Task goal: Return each line from the items below that contains the word "across".

##########

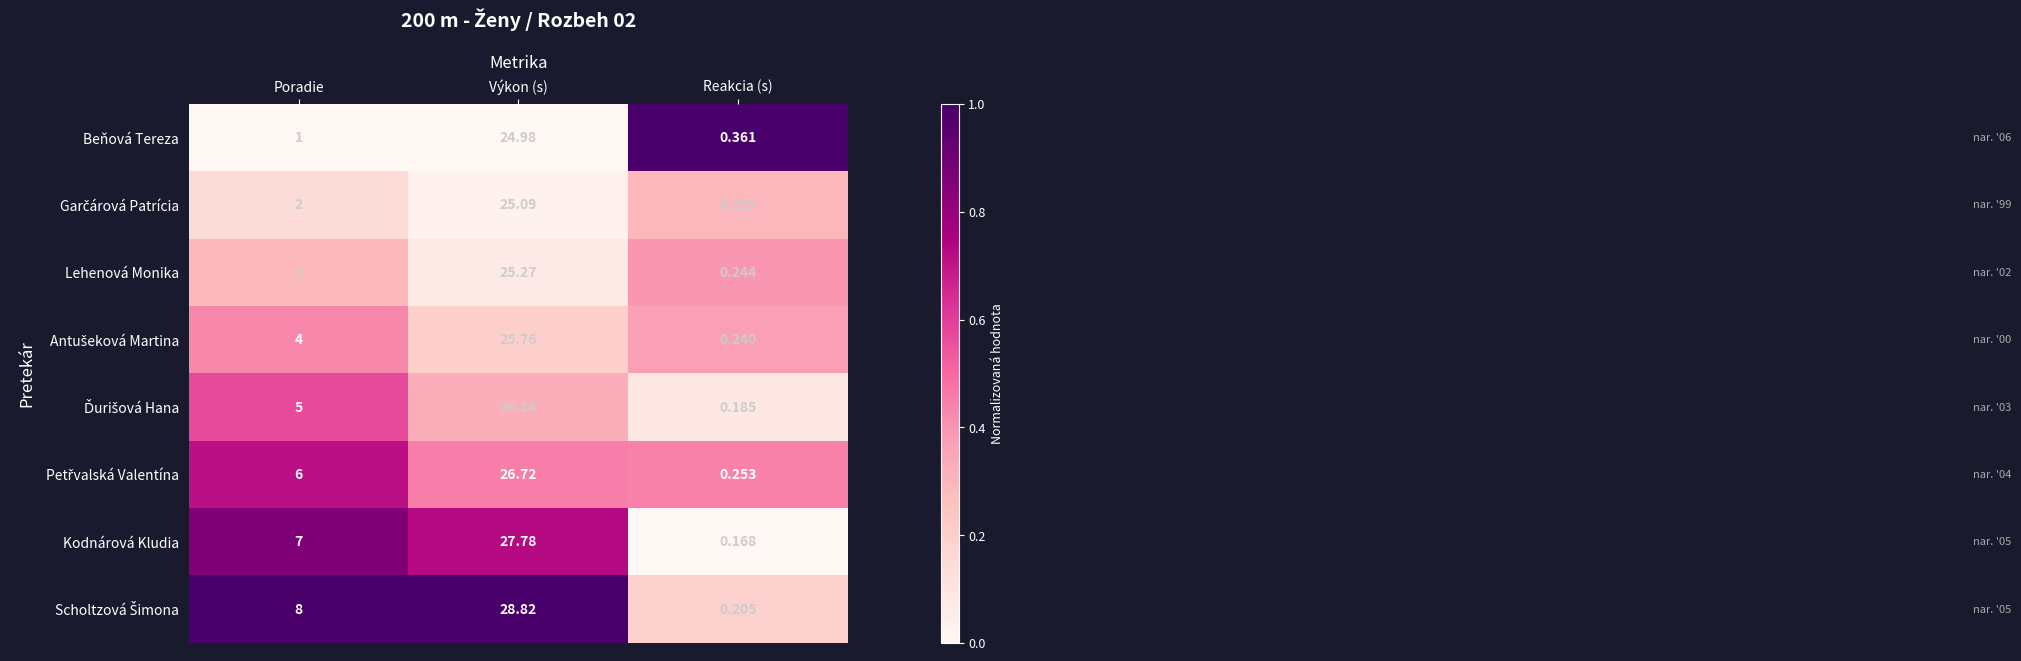

At which category is the sum across all series the highest?

Výkon (s)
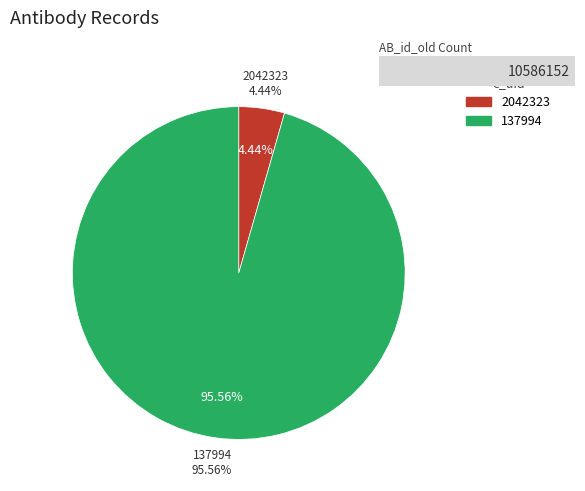

How many segments does this pie chart have?

2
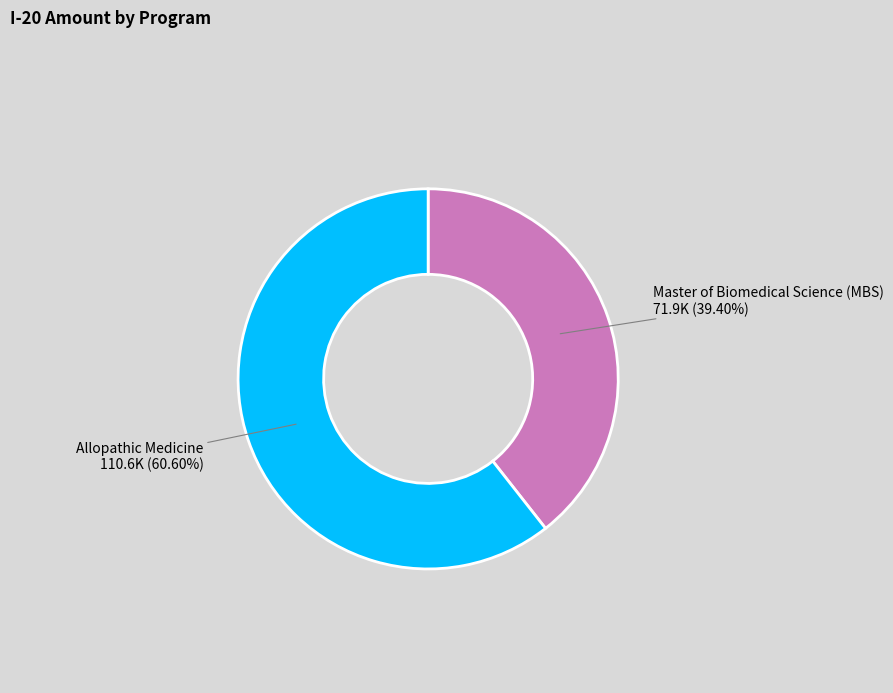

What percentage is the Master of Biomedical Science (MBS) slice, to the nearest percent?

39%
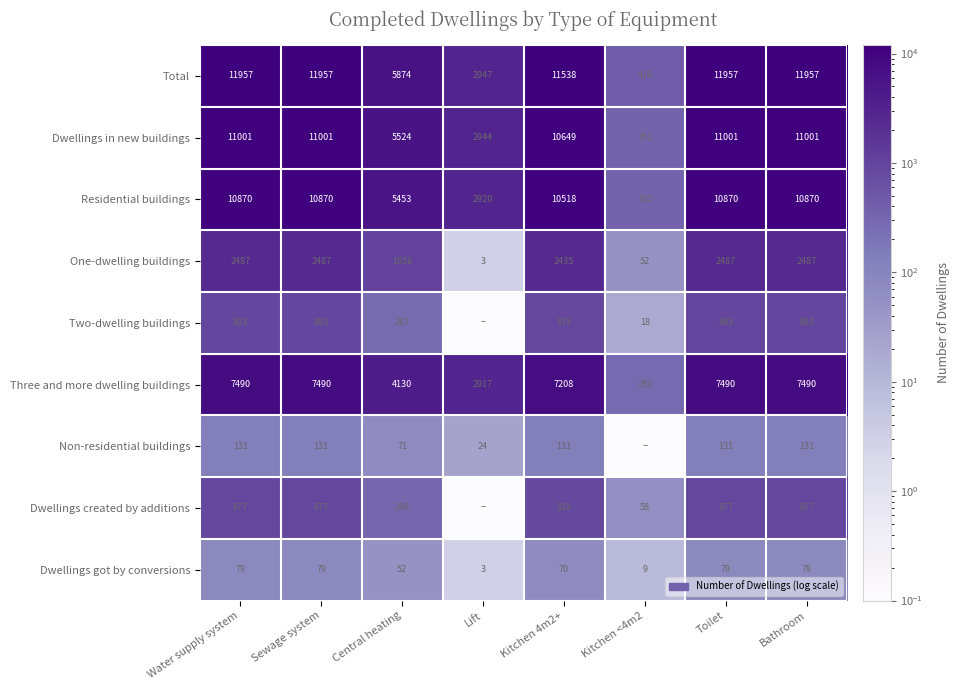

What is the difference between the highest and lowest values at Kitchen 4m2+?

11468.0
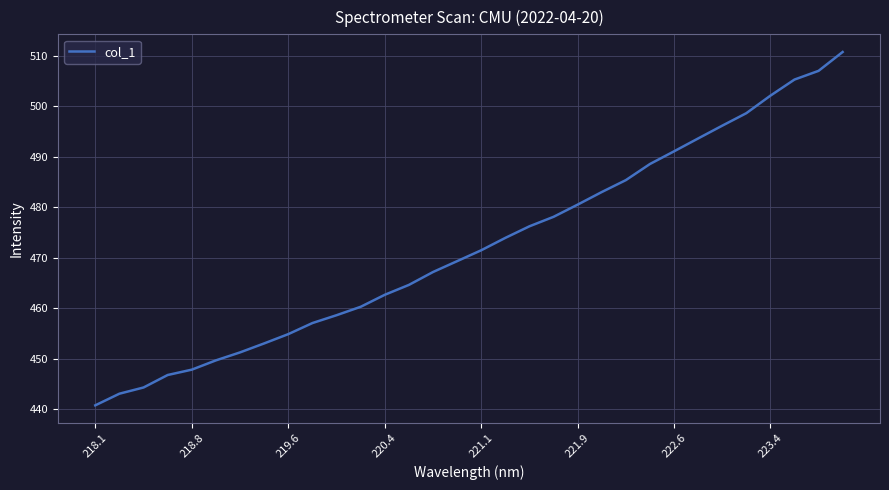

What is the minimum value shown in the chart?

440.8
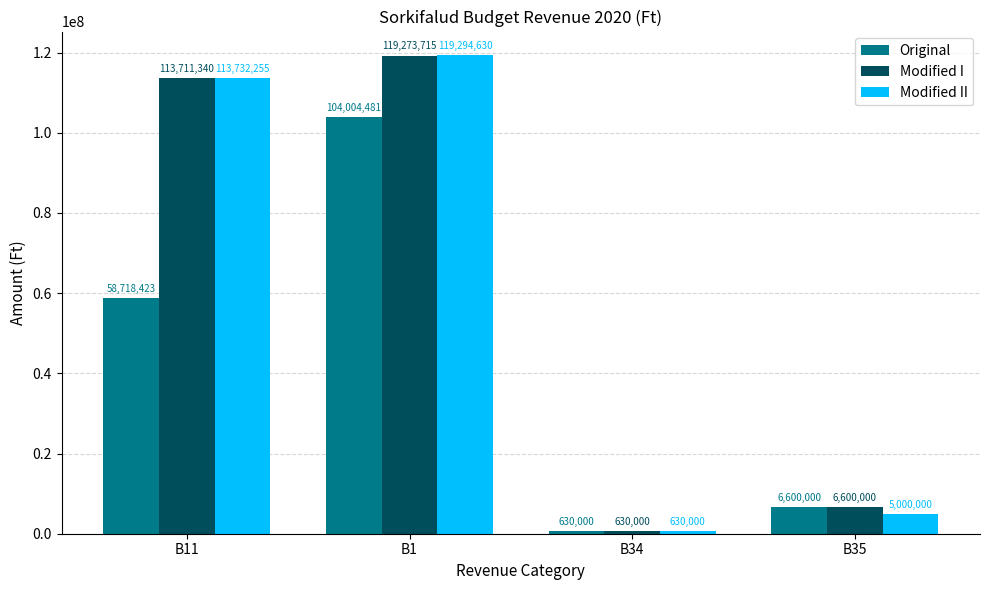

What is the total value across all series at B34?

1890000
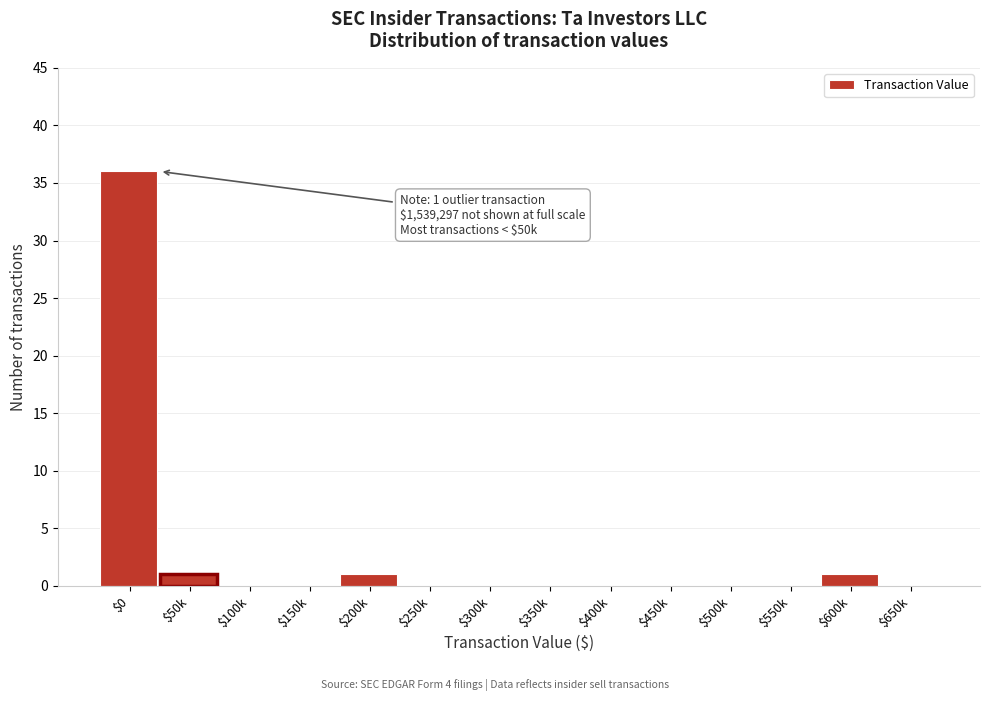

True or false: the data shows 17 at $450k.

False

##########

Solution:
At which category is the sum across all series the highest?
What is the total value across all series at B34?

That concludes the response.